Limitations & Future Work¶
- Explicit Truncation: Unlike geometric kernels which have un-truncated PDE solvers, branched signature kernels require explicit truncation, with memory/compute scaling poorly (\(d^2\)) for high-dimensional states.
- Lack of Compact Projections: While geometric log-signatures can be projected onto a basis of Lyndon words, a similar compact projection for branched Hopf algebras is not yet known, leading to larger log-signatures.
- Initial Condition Fitting: Lower fidelity near \(t=0\) on SPD data is an inherent signature limitation; path augmentation might be required.
- Future Work: The development of PDE-based solvers for branched kernels or adaptive log-ODE schemes; extending "planar branching" to regularity structures and SPDEs for \(\mathbb{R}^d\to\mathcal{M}\) neural models.
Related Work & Insights¶
- vs NRDE / log-NCDE (Morrill 2021 / Walker 2024): These use geometric (Stratonovich) signatures and shuffle algebra; B-NRDE generalizes this to Itô and manifolds, strictly recovering log-NCDE when using shuffle algebra.
- vs lead-lag (Hoff) Augmentation: Traditionally, capturing Itô integrals with geometric signatures meant \(d\to2d\) augmentation; \(\mathcal{H}_{\text{GL}}\) exposes variation in tree coordinates without doubling channels.
- vs Manifold Neural ODEs (M-NODE etc.): M-NODE errors on SO(3) are substantially higher (RGE > 100); B-NRDE uses the coarse-step advantage of signatures to be faster and more accurate on manifolds.

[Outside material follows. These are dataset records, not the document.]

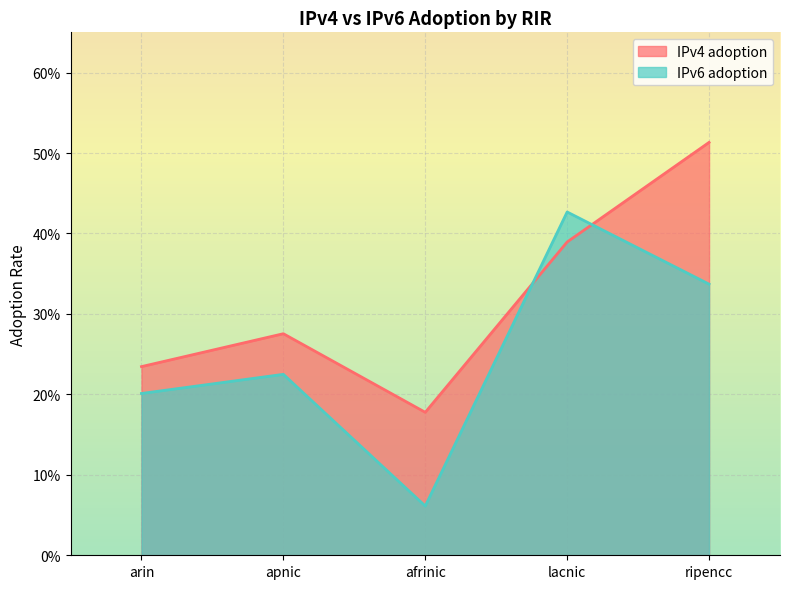

How many lines are shown in the chart?

2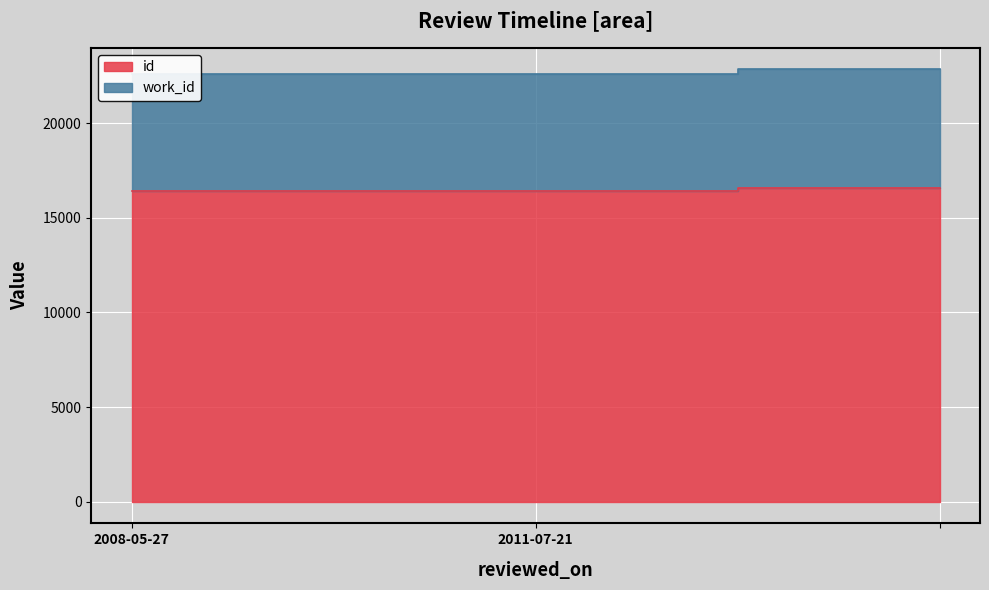

Rank the series at  from lowest to highest value.

id, work_id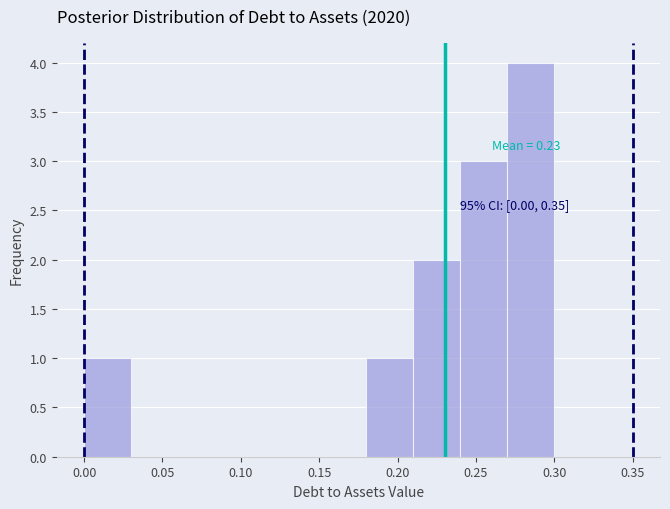

Over which range of the x-axis is the bar tallest?

0.27 to 0.30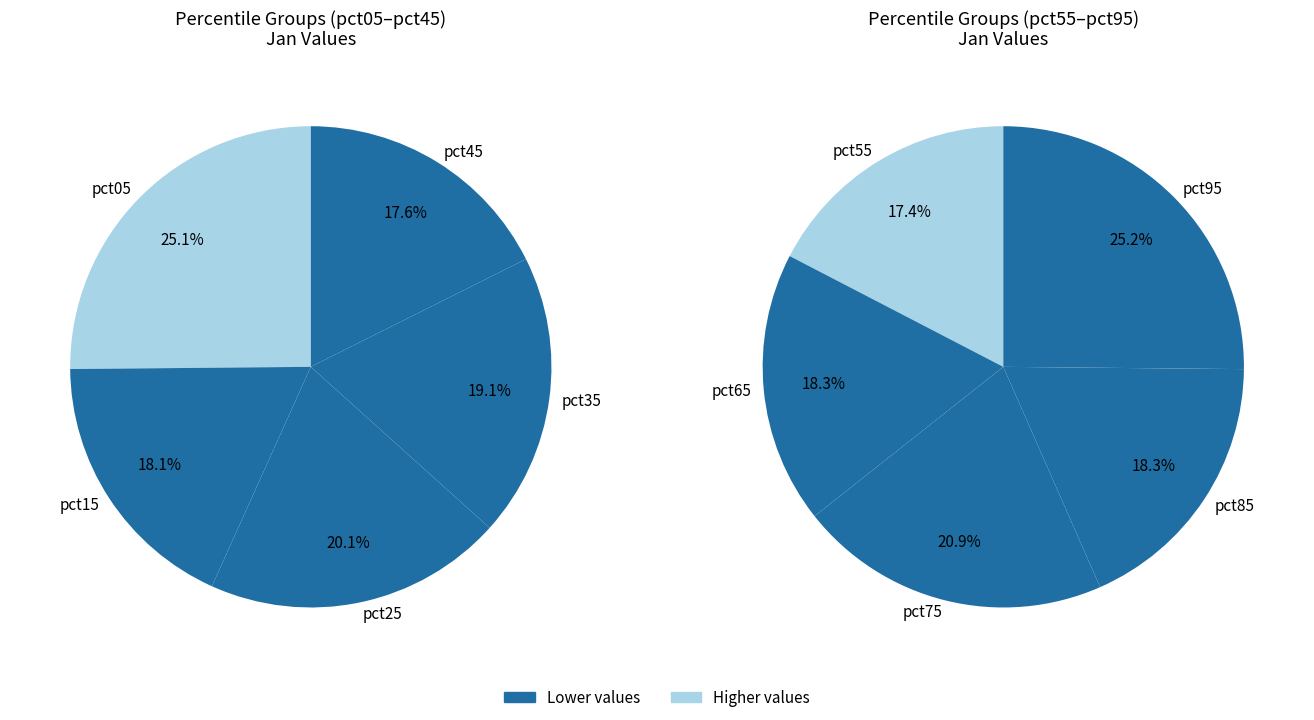

What is the largest slice in the pie chart?

pct05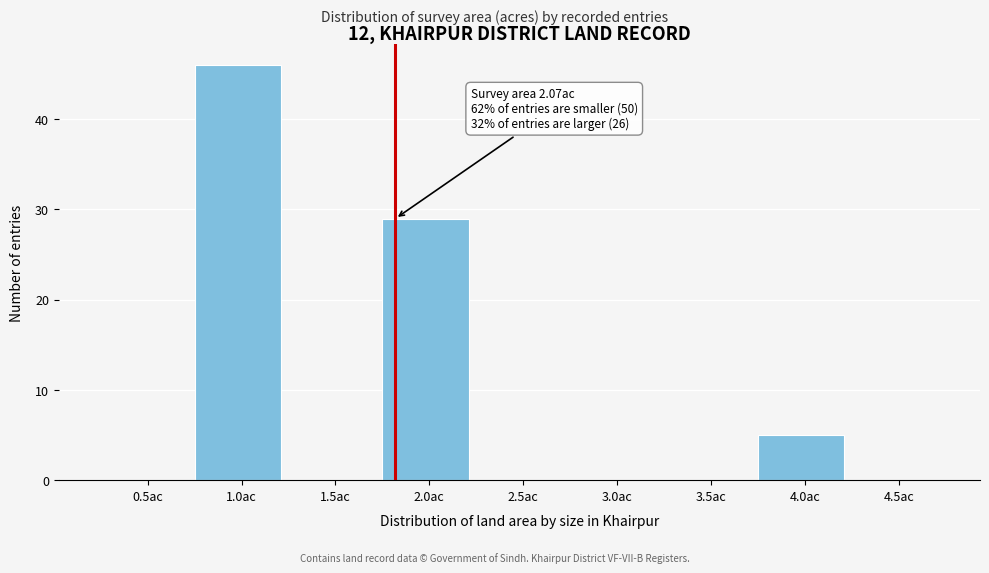

Reading left to right, list all the values displayed in this chart.

0.5ac=0	1.0ac=46	1.5ac=0	2.0ac=29	2.5ac=0	3.0ac=0	3.5ac=0	4.0ac=5	4.5ac=0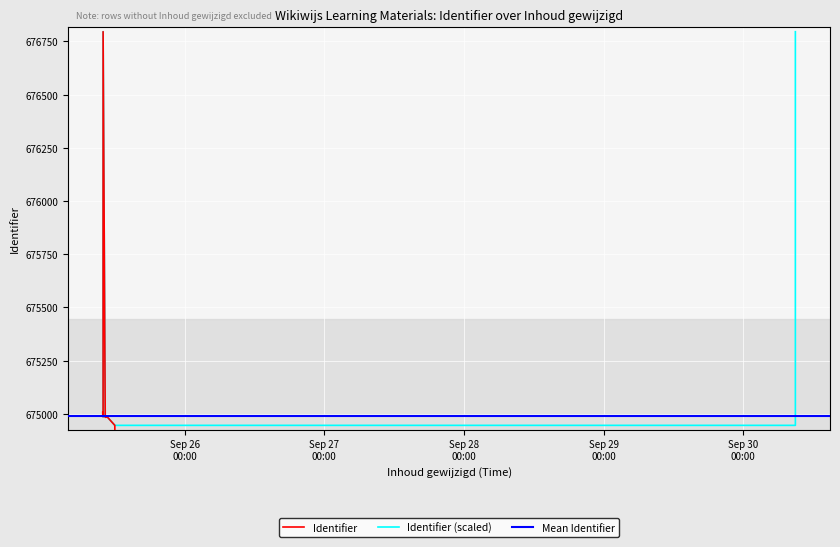

Which category has the highest value across all series?

2013-09-25 09:58:22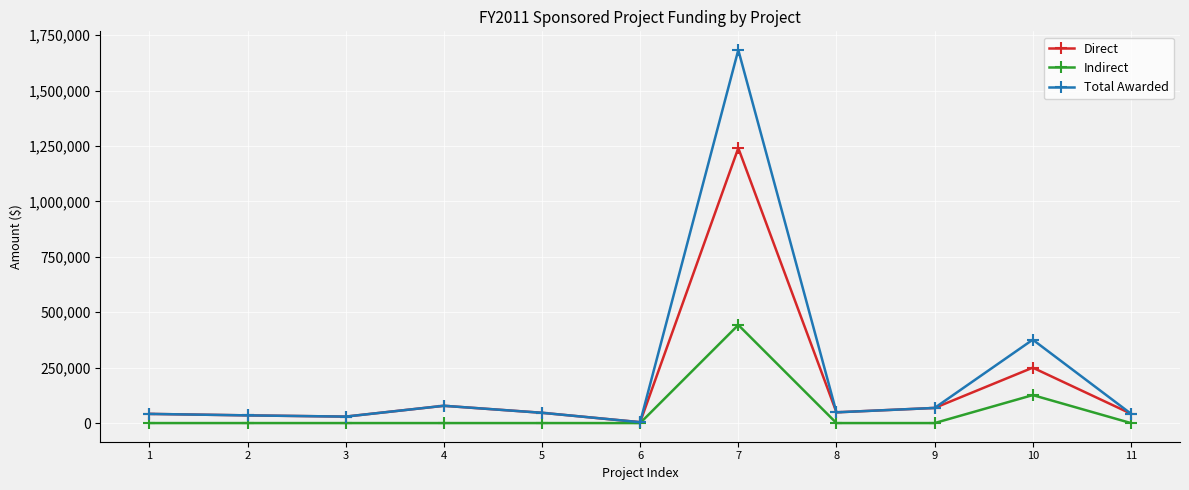

Count the number of data series in this chart.

3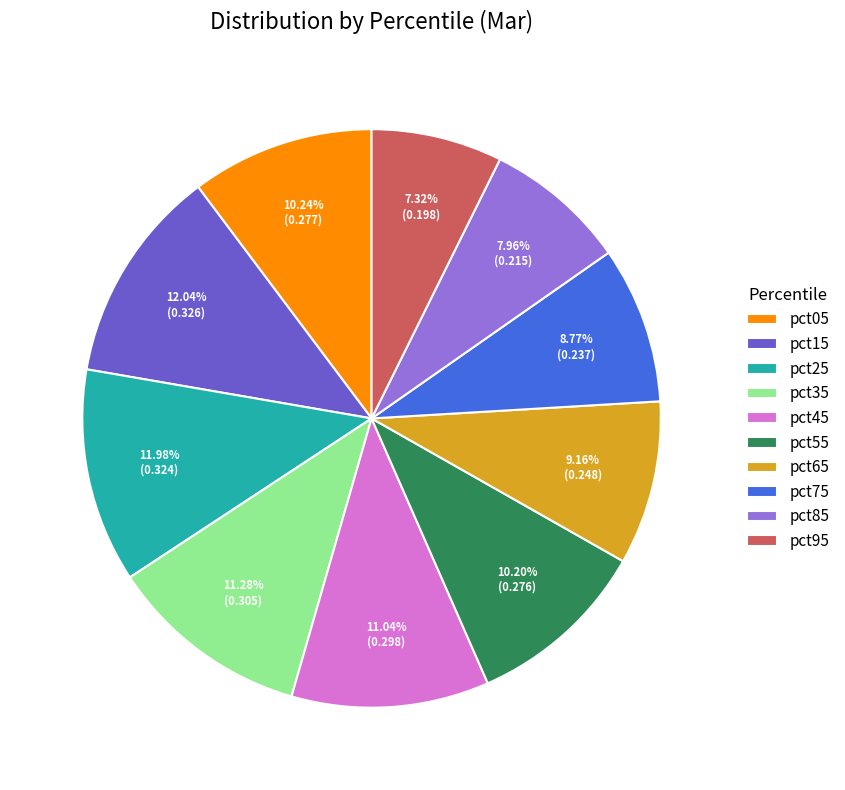

Is pct65 the majority of the pie?

No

- vs Geometric Signature Kernels (Issa 2023 etc.): Their kernels are Stratonovich-based; the branched signature kernel incorporates bracket coordinates for Itô-consistent law matching.
Rating¶
- Novelty: ⭐⭐⭐⭐⭐ First use of Grossman–Larson / Munthe–Kaas–Wright Hopf algebras to generalize NRDE to Itô and manifolds.
- Experimental Thoroughness: ⭐⭐⭐⭐ Validated across three complementary domains, though SPD fitting near initial conditions is weak.
- Writing Quality: ⭐⭐⭐⭐ Algebraic motivation is clear, though Hopf algebra concepts present a high barrier for non-specialists.
- Value: ⭐⭐⭐⭐⭐ Bridges the gap for signature/rough path methods in Itô and manifold settings; releases Roughrax as a foundation for future work.